**Aim of the task**: For each record below, give an exact transcription.

Document understanding data
▶

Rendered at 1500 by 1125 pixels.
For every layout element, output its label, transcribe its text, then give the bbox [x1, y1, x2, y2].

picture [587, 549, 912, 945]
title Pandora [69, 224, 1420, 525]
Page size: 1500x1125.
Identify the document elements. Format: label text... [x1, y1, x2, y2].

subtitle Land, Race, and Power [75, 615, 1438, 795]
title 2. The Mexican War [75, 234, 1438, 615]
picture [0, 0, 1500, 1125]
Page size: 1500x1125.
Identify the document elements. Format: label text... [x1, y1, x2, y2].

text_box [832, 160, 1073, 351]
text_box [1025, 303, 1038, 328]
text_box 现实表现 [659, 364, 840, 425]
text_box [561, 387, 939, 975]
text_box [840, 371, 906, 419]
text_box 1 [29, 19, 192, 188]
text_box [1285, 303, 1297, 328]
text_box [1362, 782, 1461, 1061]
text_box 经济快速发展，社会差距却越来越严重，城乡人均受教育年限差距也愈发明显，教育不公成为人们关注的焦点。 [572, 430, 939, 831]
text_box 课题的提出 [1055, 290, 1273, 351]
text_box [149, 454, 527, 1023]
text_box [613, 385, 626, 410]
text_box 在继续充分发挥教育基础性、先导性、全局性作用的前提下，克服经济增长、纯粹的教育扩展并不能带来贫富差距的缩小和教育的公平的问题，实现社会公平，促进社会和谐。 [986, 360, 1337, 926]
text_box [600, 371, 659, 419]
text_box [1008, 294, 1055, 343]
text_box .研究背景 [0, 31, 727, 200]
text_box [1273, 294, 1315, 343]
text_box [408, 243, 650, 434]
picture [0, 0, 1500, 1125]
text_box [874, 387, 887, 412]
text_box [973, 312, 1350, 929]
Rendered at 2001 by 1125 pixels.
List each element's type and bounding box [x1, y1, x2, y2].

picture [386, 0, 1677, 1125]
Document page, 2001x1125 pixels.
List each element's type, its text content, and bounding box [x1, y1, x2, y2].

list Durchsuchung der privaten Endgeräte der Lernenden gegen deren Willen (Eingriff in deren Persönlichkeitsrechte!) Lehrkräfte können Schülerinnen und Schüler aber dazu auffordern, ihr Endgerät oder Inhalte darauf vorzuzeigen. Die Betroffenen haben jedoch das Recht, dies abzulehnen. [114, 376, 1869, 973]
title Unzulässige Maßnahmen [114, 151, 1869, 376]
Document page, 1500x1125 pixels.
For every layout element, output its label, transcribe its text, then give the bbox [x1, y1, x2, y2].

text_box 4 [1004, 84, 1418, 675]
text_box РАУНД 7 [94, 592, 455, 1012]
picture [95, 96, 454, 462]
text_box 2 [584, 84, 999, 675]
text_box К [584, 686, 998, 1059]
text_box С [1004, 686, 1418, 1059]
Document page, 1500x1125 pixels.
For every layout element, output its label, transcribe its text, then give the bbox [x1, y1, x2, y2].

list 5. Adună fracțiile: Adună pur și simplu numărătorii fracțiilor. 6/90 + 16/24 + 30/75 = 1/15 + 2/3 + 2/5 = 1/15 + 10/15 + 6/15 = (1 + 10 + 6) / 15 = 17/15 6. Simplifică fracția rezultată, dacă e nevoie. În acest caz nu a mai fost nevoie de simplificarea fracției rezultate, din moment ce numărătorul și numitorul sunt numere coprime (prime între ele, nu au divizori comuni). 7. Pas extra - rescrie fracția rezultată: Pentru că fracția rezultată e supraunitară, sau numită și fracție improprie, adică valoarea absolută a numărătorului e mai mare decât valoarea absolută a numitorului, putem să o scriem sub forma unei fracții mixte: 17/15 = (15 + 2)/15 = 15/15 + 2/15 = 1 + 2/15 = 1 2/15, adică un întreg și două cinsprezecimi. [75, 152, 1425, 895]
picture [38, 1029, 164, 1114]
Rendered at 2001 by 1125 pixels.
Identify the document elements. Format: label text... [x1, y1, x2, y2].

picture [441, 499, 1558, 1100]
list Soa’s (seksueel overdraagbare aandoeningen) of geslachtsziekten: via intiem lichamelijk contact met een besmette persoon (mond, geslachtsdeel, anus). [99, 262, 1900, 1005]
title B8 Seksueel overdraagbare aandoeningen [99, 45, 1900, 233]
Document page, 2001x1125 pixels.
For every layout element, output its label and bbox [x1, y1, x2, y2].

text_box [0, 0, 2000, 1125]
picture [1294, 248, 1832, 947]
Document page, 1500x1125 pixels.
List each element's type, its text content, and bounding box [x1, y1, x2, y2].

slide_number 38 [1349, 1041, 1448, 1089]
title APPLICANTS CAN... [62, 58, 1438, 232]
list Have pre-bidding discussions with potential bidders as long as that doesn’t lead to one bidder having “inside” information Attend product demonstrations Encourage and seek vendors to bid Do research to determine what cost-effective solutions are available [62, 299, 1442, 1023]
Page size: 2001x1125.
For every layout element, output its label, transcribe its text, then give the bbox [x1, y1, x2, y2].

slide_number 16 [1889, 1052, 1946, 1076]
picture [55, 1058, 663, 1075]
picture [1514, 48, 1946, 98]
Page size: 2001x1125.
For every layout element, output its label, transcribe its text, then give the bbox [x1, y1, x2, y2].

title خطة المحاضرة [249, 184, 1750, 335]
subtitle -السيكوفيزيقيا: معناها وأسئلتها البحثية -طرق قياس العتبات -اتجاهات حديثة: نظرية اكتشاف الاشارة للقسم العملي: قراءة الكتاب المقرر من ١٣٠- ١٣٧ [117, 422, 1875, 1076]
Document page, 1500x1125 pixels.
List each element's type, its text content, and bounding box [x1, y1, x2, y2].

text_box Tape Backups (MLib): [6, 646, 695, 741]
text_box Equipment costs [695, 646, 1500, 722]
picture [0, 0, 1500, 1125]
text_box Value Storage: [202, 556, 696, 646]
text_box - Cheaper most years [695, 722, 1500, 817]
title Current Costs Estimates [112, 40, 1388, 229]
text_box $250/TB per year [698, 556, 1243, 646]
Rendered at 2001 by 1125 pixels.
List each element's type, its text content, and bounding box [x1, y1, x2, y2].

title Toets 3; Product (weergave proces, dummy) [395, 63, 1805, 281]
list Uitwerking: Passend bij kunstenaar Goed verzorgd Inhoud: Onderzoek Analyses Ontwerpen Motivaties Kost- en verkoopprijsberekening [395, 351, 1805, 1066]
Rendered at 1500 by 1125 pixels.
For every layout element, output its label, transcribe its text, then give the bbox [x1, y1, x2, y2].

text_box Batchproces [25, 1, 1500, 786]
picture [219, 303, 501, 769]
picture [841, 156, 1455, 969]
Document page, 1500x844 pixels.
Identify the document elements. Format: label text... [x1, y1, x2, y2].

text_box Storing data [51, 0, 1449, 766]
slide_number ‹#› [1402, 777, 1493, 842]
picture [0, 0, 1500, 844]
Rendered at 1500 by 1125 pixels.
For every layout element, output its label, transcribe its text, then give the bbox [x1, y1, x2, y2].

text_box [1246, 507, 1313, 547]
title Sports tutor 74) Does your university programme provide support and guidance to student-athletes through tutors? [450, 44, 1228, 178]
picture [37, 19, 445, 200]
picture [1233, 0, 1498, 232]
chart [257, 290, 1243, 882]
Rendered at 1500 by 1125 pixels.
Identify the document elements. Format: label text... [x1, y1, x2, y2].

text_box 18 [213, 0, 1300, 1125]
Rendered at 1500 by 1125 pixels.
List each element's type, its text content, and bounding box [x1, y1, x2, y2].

◀

**Output below**:
Rendered at 1500 by 1125 pixels.
For every layout element, output its label, transcribe its text, then give the bbox [x1, y1, x2, y2].

picture [587, 549, 912, 945]
title Pandora [69, 224, 1420, 525]
Page size: 1500x1125.
Identify the document elements. Format: label text... [x1, y1, x2, y2].

subtitle Land, Race, and Power [75, 615, 1438, 795]
title 2. The Mexican War [75, 234, 1438, 615]
picture [0, 0, 1500, 1125]
Page size: 1500x1125.
Identify the document elements. Format: label text... [x1, y1, x2, y2].

text_box [832, 160, 1073, 351]
text_box [1025, 303, 1038, 328]
text_box 现实表现 [659, 364, 840, 425]
text_box [561, 387, 939, 975]
text_box [840, 371, 906, 419]
text_box 1 [29, 19, 192, 188]
text_box [1285, 303, 1297, 328]
text_box [1362, 782, 1461, 1061]
text_box 经济快速发展，社会差距却越来越严重，城乡人均受教育年限差距也愈发明显，教育不公成为人们关注的焦点。 [572, 430, 939, 831]
text_box 课题的提出 [1055, 290, 1273, 351]
text_box [149, 454, 527, 1023]
text_box [613, 385, 626, 410]
text_box 在继续充分发挥教育基础性、先导性、全局性作用的前提下，克服经济增长、纯粹的教育扩展并不能带来贫富差距的缩小和教育的公平的问题，实现社会公平，促进社会和谐。 [986, 360, 1337, 926]
text_box [600, 371, 659, 419]
text_box [1008, 294, 1055, 343]
text_box .研究背景 [0, 31, 727, 200]
text_box [1273, 294, 1315, 343]
text_box [408, 243, 650, 434]
picture [0, 0, 1500, 1125]
text_box [874, 387, 887, 412]
text_box [973, 312, 1350, 929]
Rendered at 2001 by 1125 pixels.
List each element's type and bounding box [x1, y1, x2, y2].

picture [386, 0, 1677, 1125]
Document page, 2001x1125 pixels.
List each element's type, its text content, and bounding box [x1, y1, x2, y2].

list Durchsuchung der privaten Endgeräte der Lernenden gegen deren Willen (Eingriff in deren Persönlichkeitsrechte!) Lehrkräfte können Schülerinnen und Schüler aber dazu auffordern, ihr Endgerät oder Inhalte darauf vorzuzeigen. Die Betroffenen haben jedoch das Recht, dies abzulehnen. [114, 376, 1869, 973]
title Unzulässige Maßnahmen [114, 151, 1869, 376]
Document page, 1500x1125 pixels.
For every layout element, output its label, transcribe its text, then give the bbox [x1, y1, x2, y2].

text_box 4 [1004, 84, 1418, 675]
text_box РАУНД 7 [94, 592, 455, 1012]
picture [95, 96, 454, 462]
text_box 2 [584, 84, 999, 675]
text_box К [584, 686, 998, 1059]
text_box С [1004, 686, 1418, 1059]
Document page, 1500x1125 pixels.
For every layout element, output its label, transcribe its text, then give the bbox [x1, y1, x2, y2].

list 5. Adună fracțiile: Adună pur și simplu numărătorii fracțiilor. 6/90 + 16/24 + 30/75 = 1/15 + 2/3 + 2/5 = 1/15 + 10/15 + 6/15 = (1 + 10 + 6) / 15 = 17/15 6. Simplifică fracția rezultată, dacă e nevoie. În acest caz nu a mai fost nevoie de simplificarea fracției rezultate, din moment ce numărătorul și numitorul sunt numere coprime (prime între ele, nu au divizori comuni). 7. Pas extra - rescrie fracția rezultată: Pentru că fracția rezultată e supraunitară, sau numită și fracție improprie, adică valoarea absolută a numărătorului e mai mare decât valoarea absolută a numitorului, putem să o scriem sub forma unei fracții mixte: 17/15 = (15 + 2)/15 = 15/15 + 2/15 = 1 + 2/15 = 1 2/15, adică un întreg și două cinsprezecimi. [75, 152, 1425, 895]
picture [38, 1029, 164, 1114]
Rendered at 2001 by 1125 pixels.
Identify the document elements. Format: label text... [x1, y1, x2, y2].

picture [441, 499, 1558, 1100]
list Soa’s (seksueel overdraagbare aandoeningen) of geslachtsziekten: via intiem lichamelijk contact met een besmette persoon (mond, geslachtsdeel, anus). [99, 262, 1900, 1005]
title B8 Seksueel overdraagbare aandoeningen [99, 45, 1900, 233]
Document page, 2001x1125 pixels.
For every layout element, output its label and bbox [x1, y1, x2, y2].

text_box [0, 0, 2000, 1125]
picture [1294, 248, 1832, 947]
Document page, 1500x1125 pixels.
List each element's type, its text content, and bounding box [x1, y1, x2, y2].

slide_number 38 [1349, 1041, 1448, 1089]
title APPLICANTS CAN... [62, 58, 1438, 232]
list Have pre-bidding discussions with potential bidders as long as that doesn’t lead to one bidder having “inside” information Attend product demonstrations Encourage and seek vendors to bid Do research to determine what cost-effective solutions are available [62, 299, 1442, 1023]
Page size: 2001x1125.
For every layout element, output its label, transcribe its text, then give the bbox [x1, y1, x2, y2].

slide_number 16 [1889, 1052, 1946, 1076]
picture [55, 1058, 663, 1075]
picture [1514, 48, 1946, 98]
Page size: 2001x1125.
For every layout element, output its label, transcribe its text, then give the bbox [x1, y1, x2, y2].

title خطة المحاضرة [249, 184, 1750, 335]
subtitle -السيكوفيزيقيا: معناها وأسئلتها البحثية -طرق قياس العتبات -اتجاهات حديثة: نظرية اكتشاف الاشارة للقسم العملي: قراءة الكتاب المقرر من ١٣٠- ١٣٧ [117, 422, 1875, 1076]
Document page, 1500x1125 pixels.
List each element's type, its text content, and bounding box [x1, y1, x2, y2].

text_box Tape Backups (MLib): [6, 646, 695, 741]
text_box Equipment costs [695, 646, 1500, 722]
picture [0, 0, 1500, 1125]
text_box Value Storage: [202, 556, 696, 646]
text_box - Cheaper most years [695, 722, 1500, 817]
title Current Costs Estimates [112, 40, 1388, 229]
text_box $250/TB per year [698, 556, 1243, 646]
Rendered at 2001 by 1125 pixels.
List each element's type, its text content, and bounding box [x1, y1, x2, y2].

title Toets 3; Product (weergave proces, dummy) [395, 63, 1805, 281]
list Uitwerking: Passend bij kunstenaar Goed verzorgd Inhoud: Onderzoek Analyses Ontwerpen Motivaties Kost- en verkoopprijsberekening [395, 351, 1805, 1066]
Rendered at 1500 by 1125 pixels.
For every layout element, output its label, transcribe its text, then give the bbox [x1, y1, x2, y2].

text_box Batchproces [25, 1, 1500, 786]
picture [219, 303, 501, 769]
picture [841, 156, 1455, 969]
Document page, 1500x844 pixels.
Identify the document elements. Format: label text... [x1, y1, x2, y2].

text_box Storing data [51, 0, 1449, 766]
slide_number ‹#› [1402, 777, 1493, 842]
picture [0, 0, 1500, 844]
Rendered at 1500 by 1125 pixels.
For every layout element, output its label, transcribe its text, then give the bbox [x1, y1, x2, y2].

text_box [1246, 507, 1313, 547]
title Sports tutor 74) Does your university programme provide support and guidance to student-athletes through tutors? [450, 44, 1228, 178]
picture [37, 19, 445, 200]
picture [1233, 0, 1498, 232]
chart [257, 290, 1243, 882]
Rendered at 1500 by 1125 pixels.
Identify the document elements. Format: label text... [x1, y1, x2, y2].

text_box 18 [213, 0, 1300, 1125]
Rendered at 1500 by 1125 pixels.
List each element's type, its text content, and bounding box [x1, y1, x2, y2].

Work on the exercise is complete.